→ **YOUR INSTRUCTIONS**
Every line of the material below that contains the string "left" must appear in the answer.

→ **TASK INPUT**
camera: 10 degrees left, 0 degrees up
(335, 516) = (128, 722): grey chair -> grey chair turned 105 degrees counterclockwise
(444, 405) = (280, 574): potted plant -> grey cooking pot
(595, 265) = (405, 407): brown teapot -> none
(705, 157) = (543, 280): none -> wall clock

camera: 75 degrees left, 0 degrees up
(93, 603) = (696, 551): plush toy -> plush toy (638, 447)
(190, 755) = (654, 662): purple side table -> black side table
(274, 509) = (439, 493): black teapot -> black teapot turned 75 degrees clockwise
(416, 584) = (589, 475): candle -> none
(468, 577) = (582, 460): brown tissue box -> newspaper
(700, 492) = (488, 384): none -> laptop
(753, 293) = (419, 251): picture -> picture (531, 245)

* * *

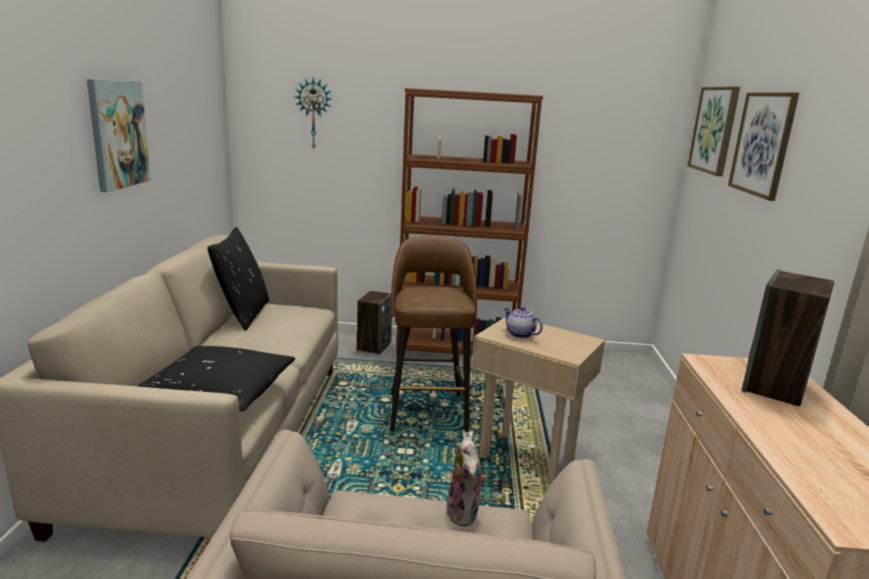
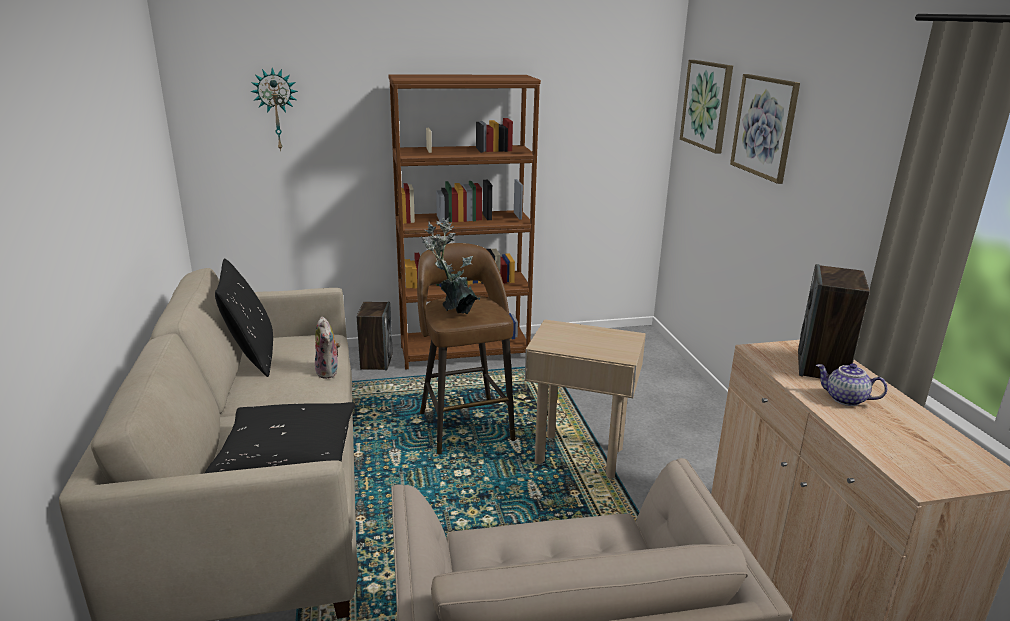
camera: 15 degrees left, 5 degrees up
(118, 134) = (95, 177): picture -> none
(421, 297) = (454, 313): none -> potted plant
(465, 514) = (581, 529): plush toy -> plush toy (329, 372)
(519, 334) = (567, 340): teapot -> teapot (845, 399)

==

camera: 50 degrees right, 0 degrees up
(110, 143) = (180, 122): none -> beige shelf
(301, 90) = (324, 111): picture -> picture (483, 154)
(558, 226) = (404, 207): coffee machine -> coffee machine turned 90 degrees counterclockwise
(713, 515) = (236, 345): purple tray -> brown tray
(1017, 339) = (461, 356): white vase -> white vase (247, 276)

→ **RESPONSE TO THIS TASK**
camera: 10 degrees left, 0 degrees up
camera: 75 degrees left, 0 degrees up
camera: 15 degrees left, 5 degrees up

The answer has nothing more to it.